**ЗАДАНИЕ A**.
Ответьте по фрагменту ниже на вопросы:
(i) Кто дал приводимую во фрагменте квалификацию процесса мышления?
(ii) С чего начинается мышление?
(iii) Что зафиксировано в школьной учебной задаче?

Справедливы ли эти утверждения, кстати, очень типичные для современных работ по речи и усвоению языка? Чтобы проанализировать их, обратимся к психологической сущности процесса мышления.

Очень точную, хотя терминологически, быть может, небезупречную квалификацию дал ему Д. Н. Узнадзе. Он пишет: “…Скажем, субъект совершает более или менее сложный акт поведения, и вот какое-нибудь значительное препятствие закрывает ему путь к дальнейшей деятельности. В таком случае он чувствует себя принужденным отказаться от активной деятельности, приостановиться и вместо очередного акта поведения обратиться к объективации. Это дает ему возможность перенести активность своего поведения в область теории — он обращается к мышлению с тем, чтобы разрешить возникшую перед ним проблему и таким образом удовлетворить специфическую потребность, выросшую на основе объективации.

Так возникает человеческое мышление. Оно представляет собой психическую активность, приходящую в движение лишь на базе объективации и направленную на удовлетворение специализированной таким образом теоретической, познавательной потребности”.

Но способность объективации, способность “остановить” часть или сторону своего поведения, “презентировать” его в сознании, сознательно задержать в зоне внимания с тем, чтобы подвергнуть анализу, предлагает опору на какие-то не единичные, даже не индивидуальные, а обобщенные, социальные, закрепленные при помощи общественно выработанных средств и черпаемые индивидом из общественного опыта компоненты поведения (деятельности).

Мышление начинается с проблемной ситуации: человек осознает какую-то ситуацию как проблемную, он чувствует, что здесь “не все ладно”, что ему надо понять, что происходит, и принять определенное решение. В сущности, понятие проблемной ситуации приложимо и к поведению животного: на этой стадии еще не происходит обращения к социальному опыту, не происходит того, что Д. Н. Узнадзе называет объективацией. Она нужна для того, чтобы от проблемной ситуации перейти к задаче, представляющей собой результат первичной обработки этой проблемной ситуации. Возникновение задачи означает, что в проблемной ситуации уже выделено и расчленено известное и неизвестное, — например, в школьной учебной задаче зафиксированы условия задачи и поставлен вопрос.

Очевидно, однако, что за постановкой задачи должен следовать поиск способа ее решения. Именно в этом звене мы и сталкиваемся с огромным многообразием процессов мышления, многообразием, зависящим от целого ряда факторов. Есть простейшие задачи, не требующие для своего решения ничего, кроме приложения хорошо известного, нередко автоматизированного набора операций. Есть задачи, требующие поиска специального способа решения на базе тех общественно выработанных знаний, умений и навыков, которыми человек располагает. Есть, наконец, такие задачи, для решения которых необходим пересмотр самого этого набора “социальных предпосылок” их решения, обогащение социально-исторического опыта новыми компонентами.

**ДАННЫЕ ДЛЯ АНАЛИЗА**.
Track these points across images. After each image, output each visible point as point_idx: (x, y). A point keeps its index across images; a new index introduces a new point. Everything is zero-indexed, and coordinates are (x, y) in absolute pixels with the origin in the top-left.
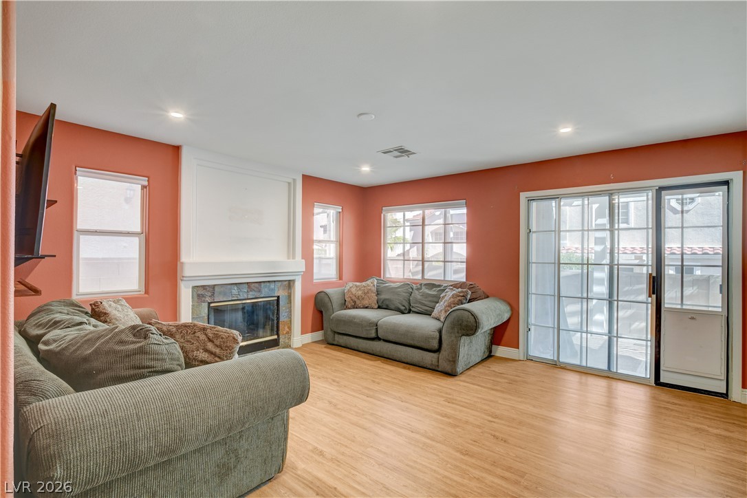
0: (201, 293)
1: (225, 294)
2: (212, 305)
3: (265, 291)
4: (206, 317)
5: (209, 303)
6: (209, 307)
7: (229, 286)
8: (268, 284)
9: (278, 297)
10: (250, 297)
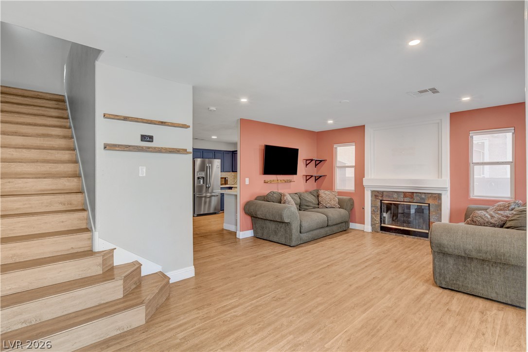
0: (376, 194)
1: (389, 197)
2: (383, 202)
3: (416, 199)
4: (379, 207)
5: (381, 200)
6: (381, 203)
7: (391, 193)
8: (419, 194)
9: (429, 204)
10: (405, 201)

**ЗАДАНИЕ B**. Преобразуйте все записи выше в таблицу Markdown со столбцами «Номер» и «Строка». В первом столбце укажите порядковый номер, во втором саму строку; пустые строки пропустите, изображения в таблицу не включайте.

**ПИСЬМЕННЫЙ ОТВЕТ A**.
(i) Д. Н. Узнадзе.
(ii) С проблемной ситуации.
(iii) Условия задачи; кроме того, в ней поставлен вопрос.

**ПИСЬМЕННЫЙ ОТВЕТ B**.
| Номер | Строка |
|---|---|
| 1 | Track these points across images. After each image, output each visible point as point_idx: (x, y). A point keeps its index across images; a new index introduces a new point. Everything is zero-indexed, and coordinates are (x, y) in absolute pixels with the origin in the top-left. |
| 2 | 0: (201, 293) |
| 3 | 1: (225, 294) |
| 4 | 2: (212, 305) |
| 5 | 3: (265, 291) |
| 6 | 4: (206, 317) |
| 7 | 5: (209, 303) |
| 8 | 6: (209, 307) |
| 9 | 7: (229, 286) |
| 10 | 8: (268, 284) |
| 11 | 9: (278, 297) |
| 12 | 10: (250, 297) |
| 13 | 0: (376, 194) |
| 14 | 1: (389, 197) |
| 15 | 2: (383, 202) |
| 16 | 3: (416, 199) |
| 17 | 4: (379, 207) |
| 18 | 5: (381, 200) |
| 19 | 6: (381, 203) |
| 20 | 7: (391, 193) |
| 21 | 8: (419, 194) |
| 22 | 9: (429, 204) |
| 23 | 10: (405, 201) |